Putting Down Underlayment

Underlayment has a valuable role in the health of a roof. Because even the best laid roof will let a bit of water in behind it, the underlayment catches that water and sheds it so that the sheathing and framing below don’t get damp and rot.

The first step of putting down underlayment is laying an ice and water barrier, if it isn’t already there. Put this down underneath the drip edge for added protection. This might mean pulling up drip edge to install it and then fastening the existing drip edge back down once again. Nail the ice and water shield down along the edge of the roof for added strength, and then begin installing the underlayment that you chose.

Begin running the underlayment at the edge of the roof, over the ice and water barrier and the drip edge. Fasten it down with cap nails just above the drip edge. Place the cap nails every four to six inches along the edge and then spread them out to around eight to ten inches around the rest of the underlayment.

Overlap the first row with the next by at least six inches and follow the nailing pattern of the first with close nails at the edge and nails spread out more towards the middle. Continue the same pattern of overlapping and nailing until just below the roof’s ridge. Finish the underlayment by running the material over top of the ridge so that it drops down and cover the top edge of both rows of underlayment on either side. Fasten both bottom edges of the underlayment down firmly and you’ve finished the installation.

Laying the New Roof

Follow all the manufacturer’s installation instructions to get the new roof down in place. When laying a shingle roof, make sure to use starter shingles at the bottom and sides. Stagger each row to keep shingles from leaking water. All the nails holding the shingles in place should be just under the tar strip on the shingles and installed so that no heads are showing.

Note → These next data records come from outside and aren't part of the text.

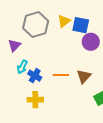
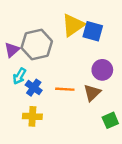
yellow triangle: (64, 21) -> (73, 25), size x1.5
gray hexagon: (36, 25) -> (37, 45), moved
purple circle: (91, 42) -> (102, 70), moved

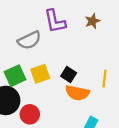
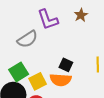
yellow square: (40, 74) -> (38, 81), moved
orange semicircle: (77, 93) -> (61, 80), moved

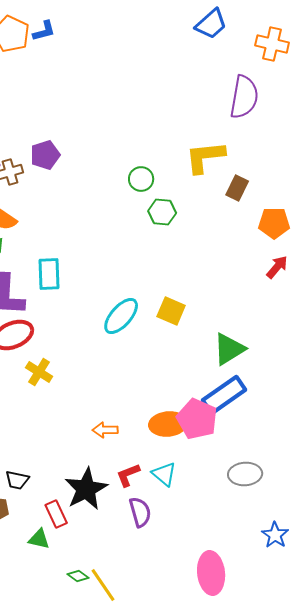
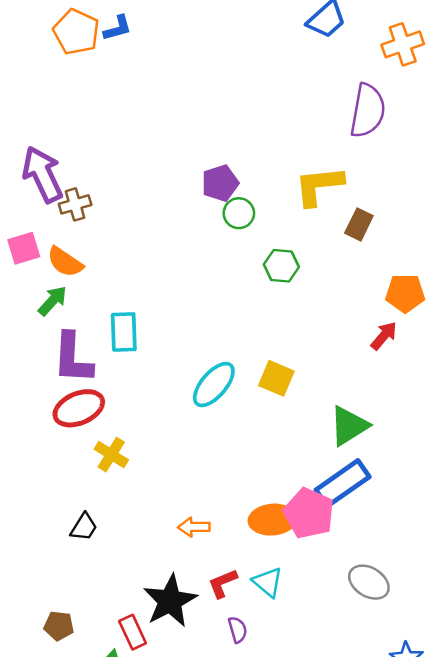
orange cross: (272, 44) -> (403, 44), turned -32
purple pentagon: (45, 155) -> (220, 183), moved
green hexagon: (162, 212) -> (281, 266), moved
orange pentagon: (274, 223) -> (405, 293), moved
red arrow: (277, 267) -> (384, 336), moved
gray ellipse: (245, 474) -> (369, 582), turned 36
black trapezoid: (17, 480) -> (84, 527), moved, turned -70
purple semicircle: (140, 512) -> (238, 630), size x0.7

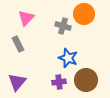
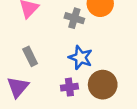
gray rectangle: (18, 44) -> (30, 56), moved

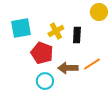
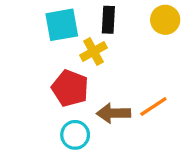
cyan square: (21, 28) -> (62, 25), moved
black rectangle: (77, 35) -> (108, 20), moved

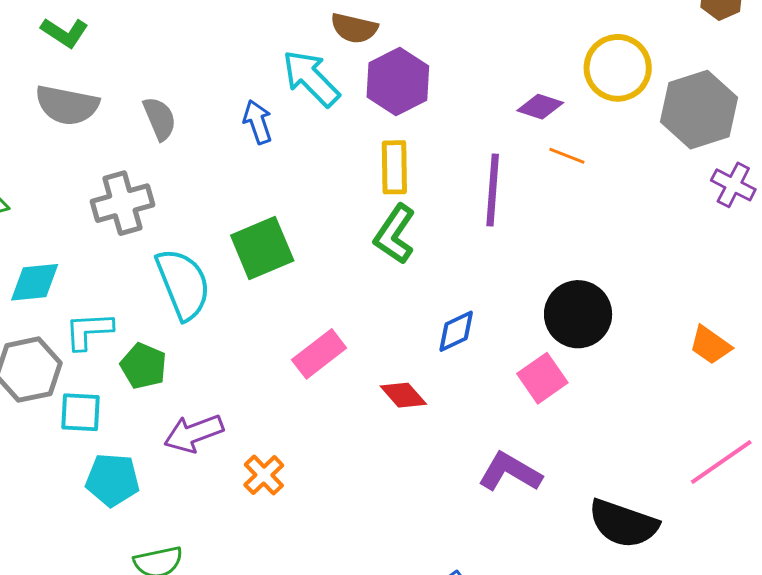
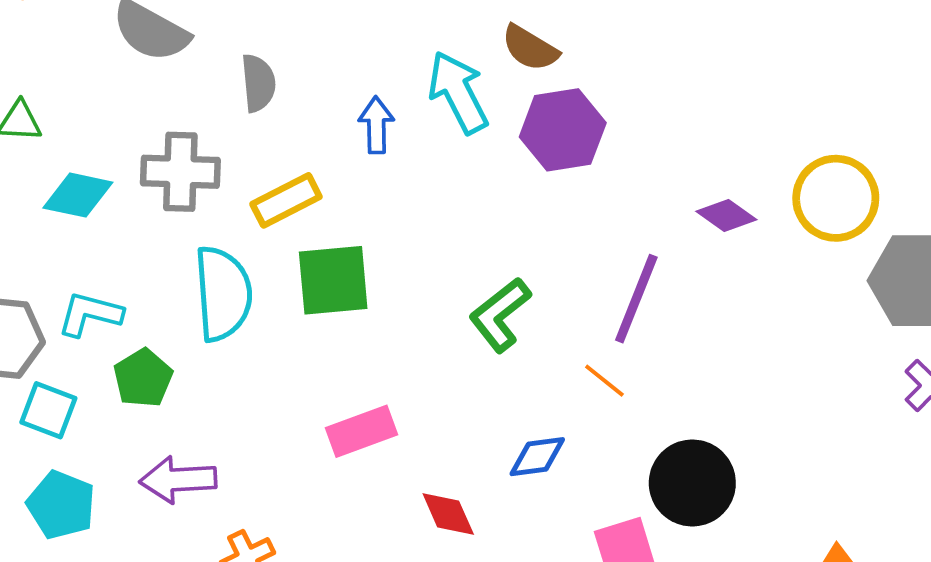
orange line: (567, 156) -> (604, 381), moved
yellow rectangle: (394, 167) -> (286, 200), moved, turned 46
cyan diamond: (35, 282) -> (78, 195), moved

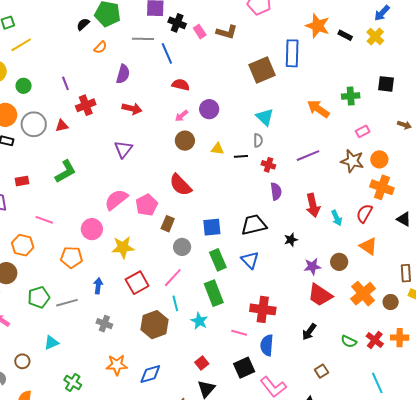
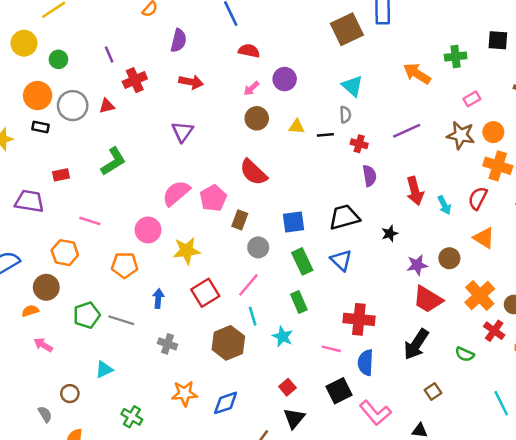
green rectangle: (214, 293) -> (299, 302), size x0.7
gray line: (67, 303) -> (121, 320), turned 35
black arrow: (309, 332) -> (416, 344), size x1.5
red cross: (375, 340) -> (494, 331), moved

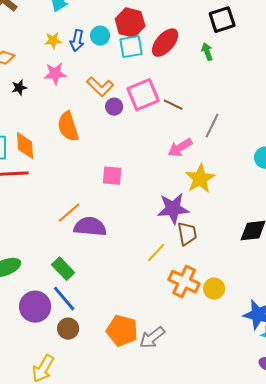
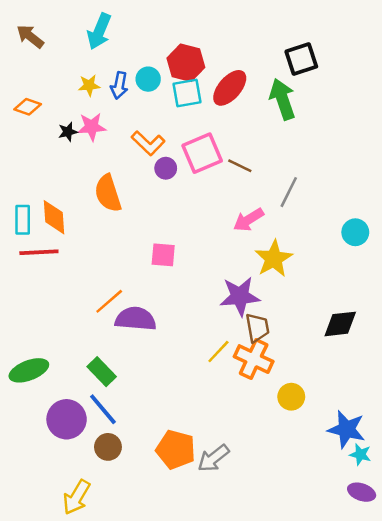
green arrow: (207, 52) -> (282, 99), size x1.8
black star: (19, 88) -> (68, 132), moved
orange cross: (184, 282) -> (254, 359), moved

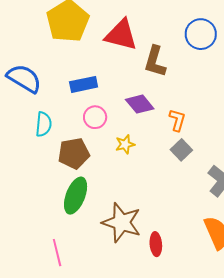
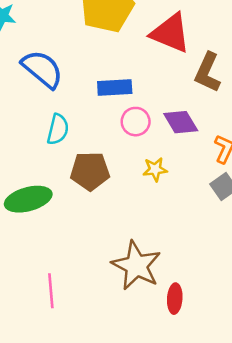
pink circle: (95, 117) -> (136, 122), moved
green ellipse: (76, 196) -> (28, 199), moved, turned 45

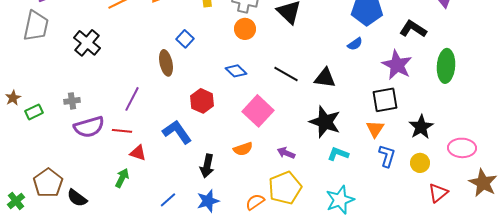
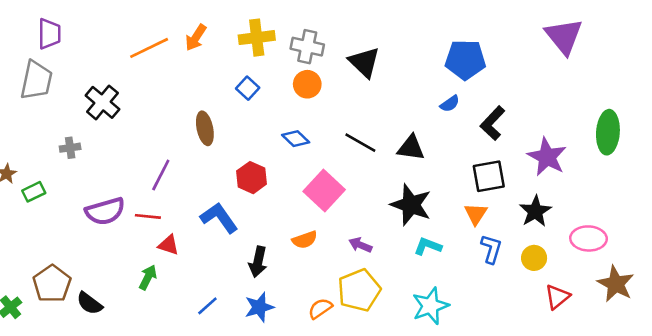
black L-shape: (413, 29) -> (493, 123), moved, turned -80
blue square: (185, 39) -> (248, 88), moved
purple star: (397, 65) -> (547, 157), moved
green ellipse: (446, 66) -> (608, 132), moved
gray cross: (72, 101) -> (70, 148), moved

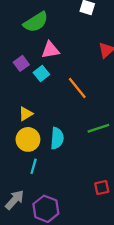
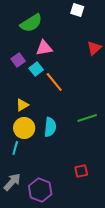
orange line: (77, 88) -> (54, 82), moved
cyan line: (34, 166) -> (15, 148), moved
red square: (102, 188) -> (81, 171), moved

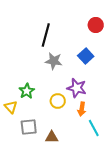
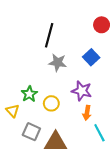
yellow circle: (58, 101) -> (51, 103), moved
gray square: (29, 127) -> (31, 132), turned 30
brown triangle: (52, 137) -> (56, 142), size x1.6

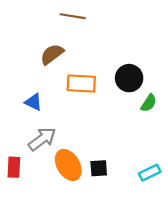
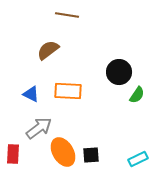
orange rectangle: (81, 84) -> (68, 91), moved

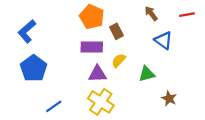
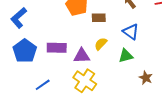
brown rectangle: (116, 31) -> (99, 18), turned -64
blue triangle: (163, 40) -> (131, 32), moved
purple rectangle: (92, 47) -> (57, 48), moved

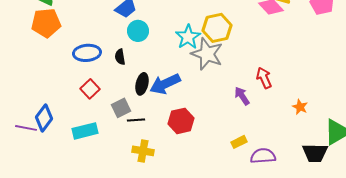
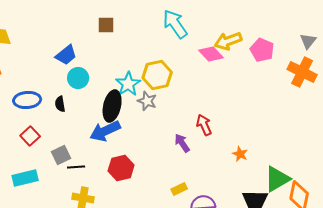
gray star: (207, 54) -> (147, 101), size x0.6
black ellipse: (142, 84) -> (112, 106), moved, size x1.4

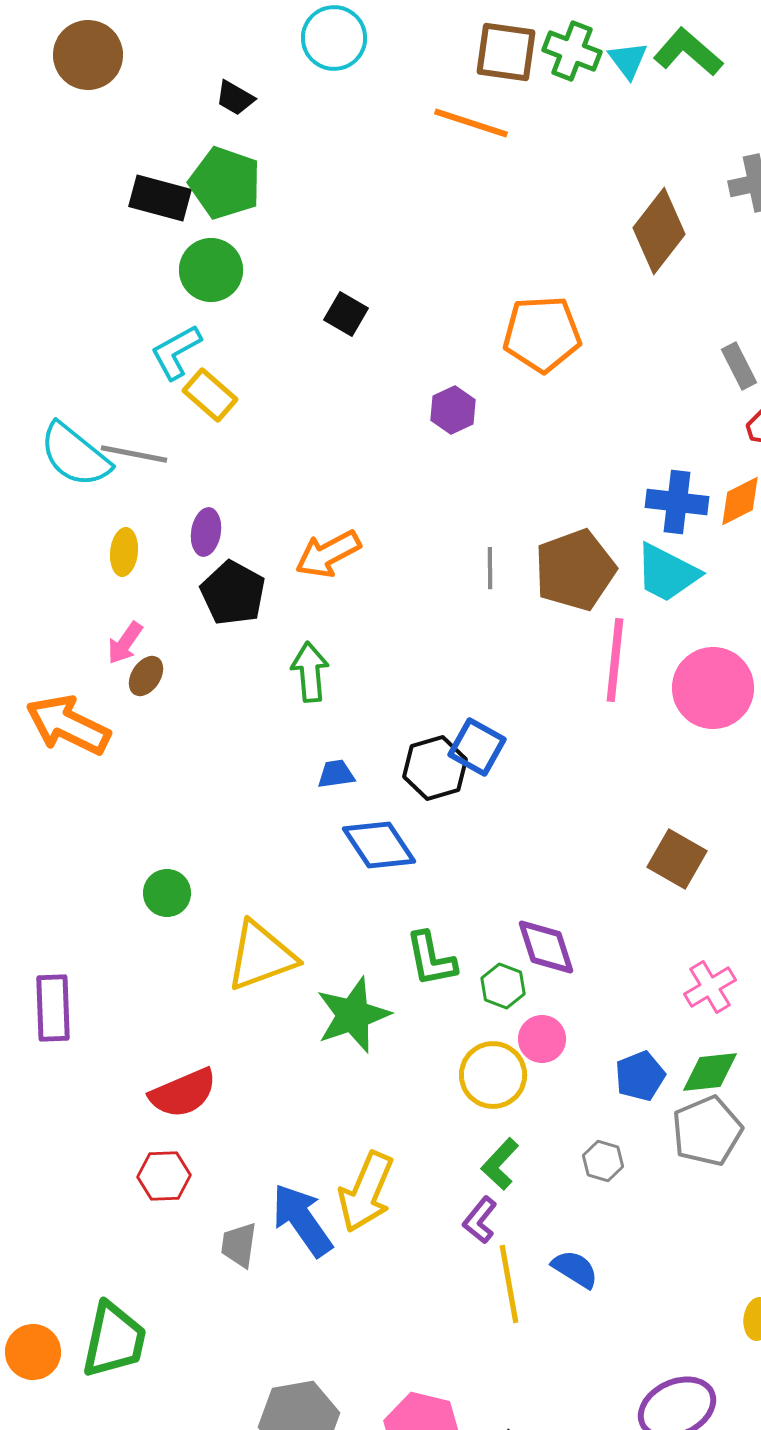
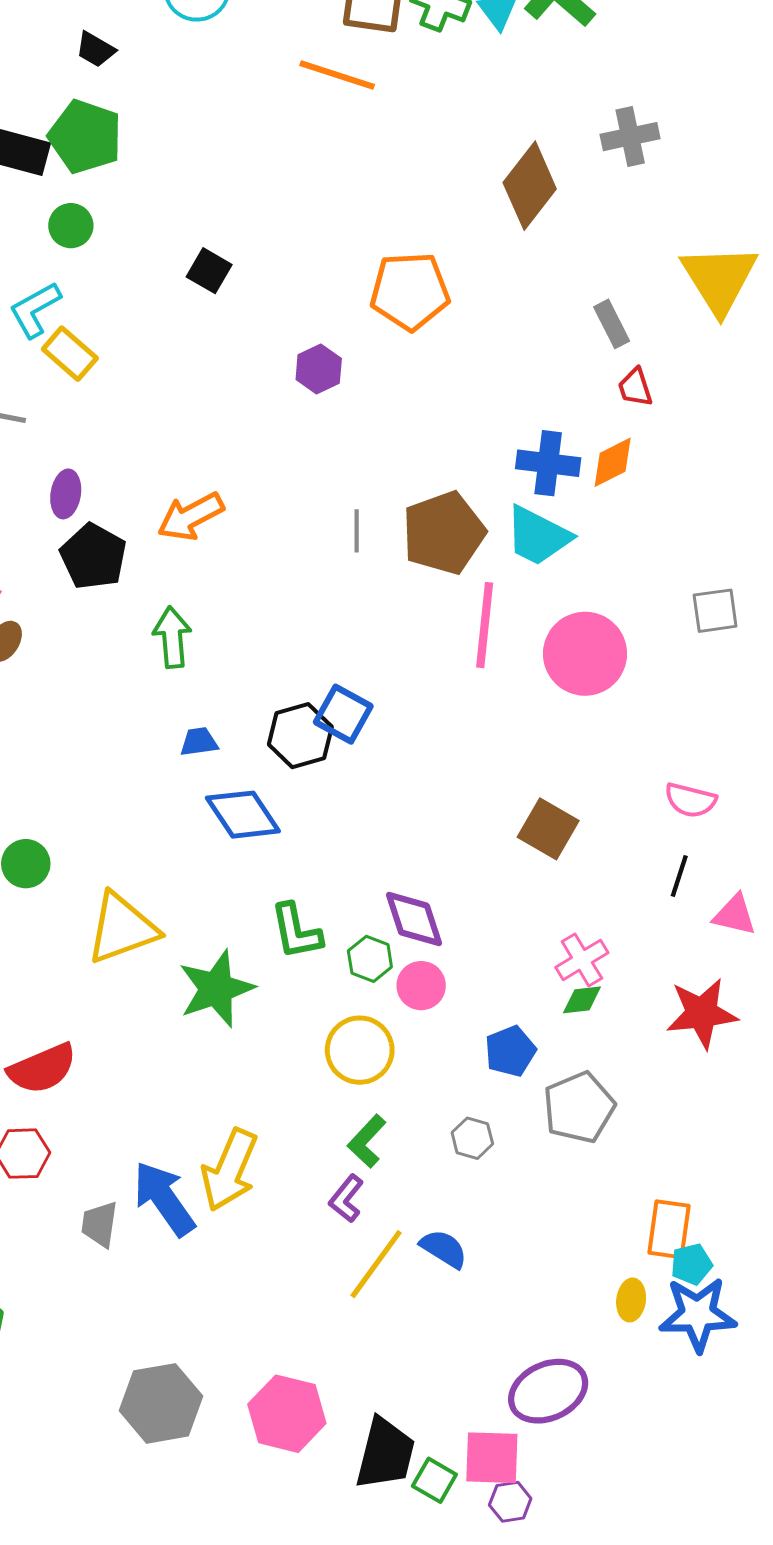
green circle: (211, 270) -> (71, 226), size x0.7
pink circle: (542, 1039) -> (421, 986), moved
green diamond: (710, 1072) -> (582, 1000), moved, size x0.7
yellow line: (509, 1284) -> (376, 1264), turned 46

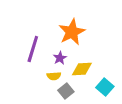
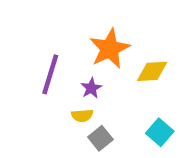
yellow diamond: (82, 69) -> (152, 71), moved

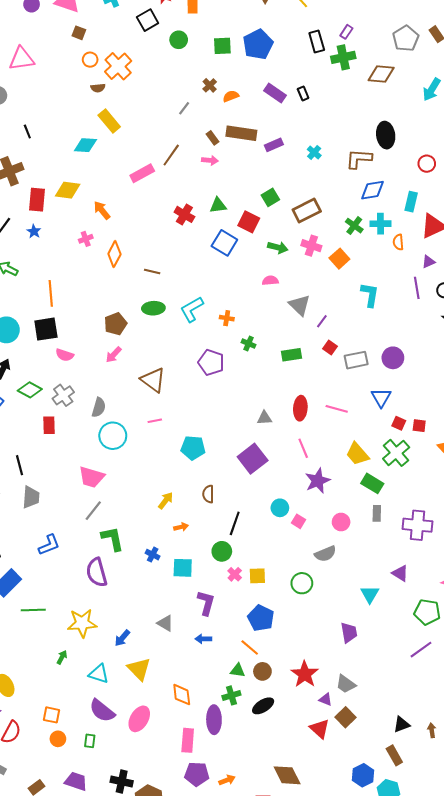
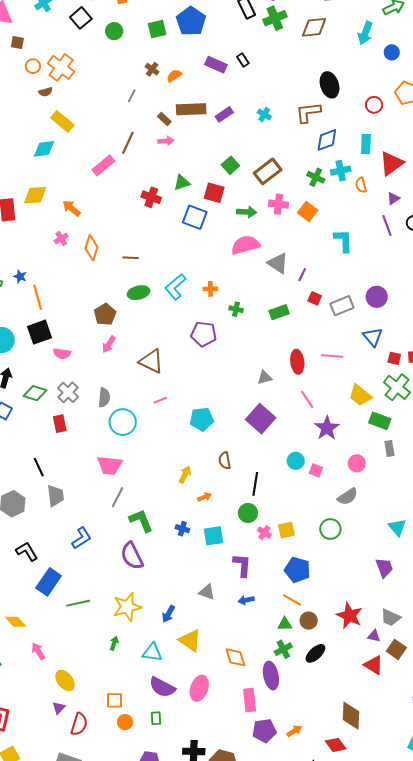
blue star: (34, 231) -> (20, 277), moved
pink semicircle: (270, 281) -> (245, 245), size x1.8
brown diamond: (287, 775) -> (351, 716), turned 40

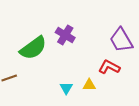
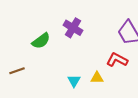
green semicircle: (33, 48) -> (41, 41), size x0.7

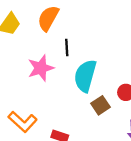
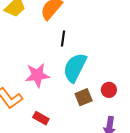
pink star: (41, 68) -> (37, 75), moved

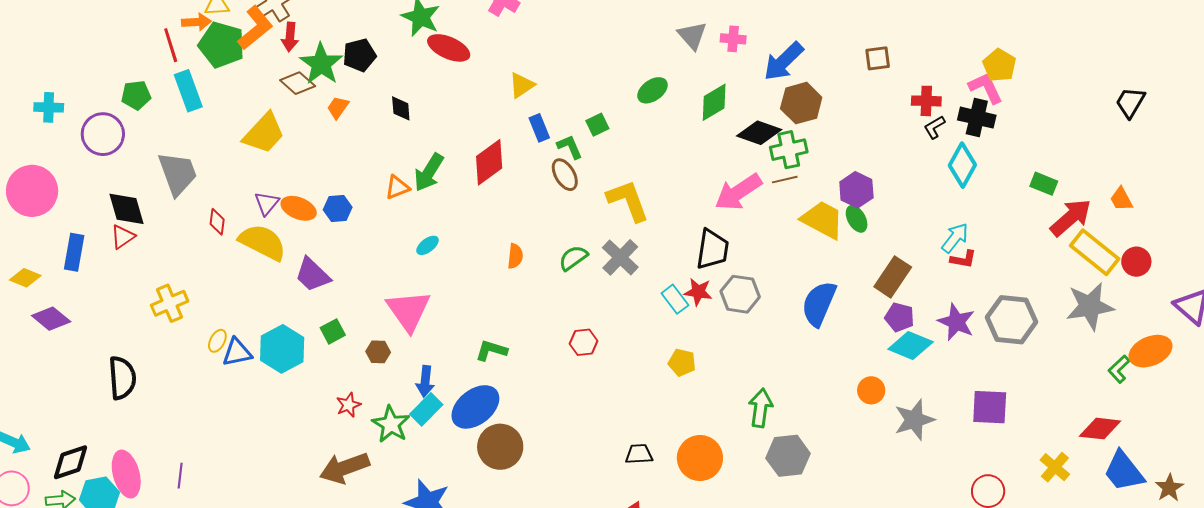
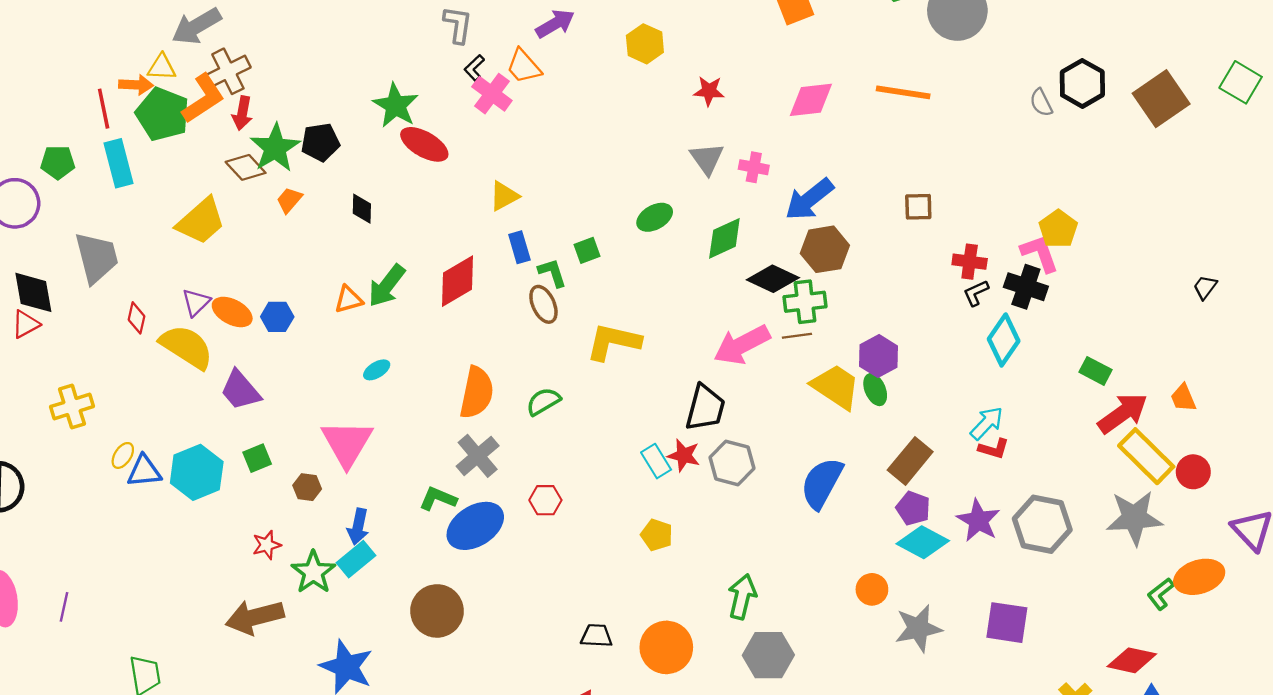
black trapezoid: (1130, 102) -> (1205, 287), size x0.7
yellow L-shape: (628, 201) -> (613, 342), turned -63
orange semicircle: (515, 256) -> (477, 393), size x1.8
gray cross: (620, 257) -> (478, 456), moved
blue ellipse: (475, 407) -> (475, 526), moved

When installing a metal roof, get everything square before starting and screw up the vertical edge, screwing into each of the ridges rather than the flats. By screwing each vertical row before moving to the next the roof will go on flatter. Stick with quality screws that have wide rubber washers for maximum coverage and protection. Screwing into the ridges rather than the flats helps protect the screws from pooling water and will naturally keep water away from the fasteners overall.

The Valley Flashing Goes Underneath

If you have any valleys on your home’s roof, it’s important to make sure that the valley flashing goes underneath the shingles or metal roofing. This flashing is designed to divert water down your roof and into the gutter system if you have one. If it’s installed on top of the roofing water can get in behind it and down into your roof itself. That’s why you want to protect it by installed it underneath the roofing. With the flashing underneath your roofing it is important to put a strong bead of roofing cement over top of the edges of flashing down your roof. This protects against water blowing up the side of the flashing and underneath the roofing and will help keep your roof dry.

roof replacement

Decide What to Leave up to the Pros

While you can probably complete all of these steps yourself there are some steps that are easier than others. For instance, tearing off an old roof is something that most any handyman can handle with enough time and will power. If you’re looking for a way to save on your next roofing project, but you don’t want to do all of the more difficult parts, you should consider handling the tear off and leaving the installation up to the pros. This will save you big and you’ll still have the reassurance of having your roof installed by a professional.

Now that you know everything that’s involved with the project you can decide if it’s something that you want to try at all. Re-roofing a house is a comprehensive task and something that shouldn’t be taken on lightly. Be sure to plan for clear weather and get to work right away so that you can accomplish the project before rain has a chance to make its way into your home. When roofing, getting the job done quickly is vital.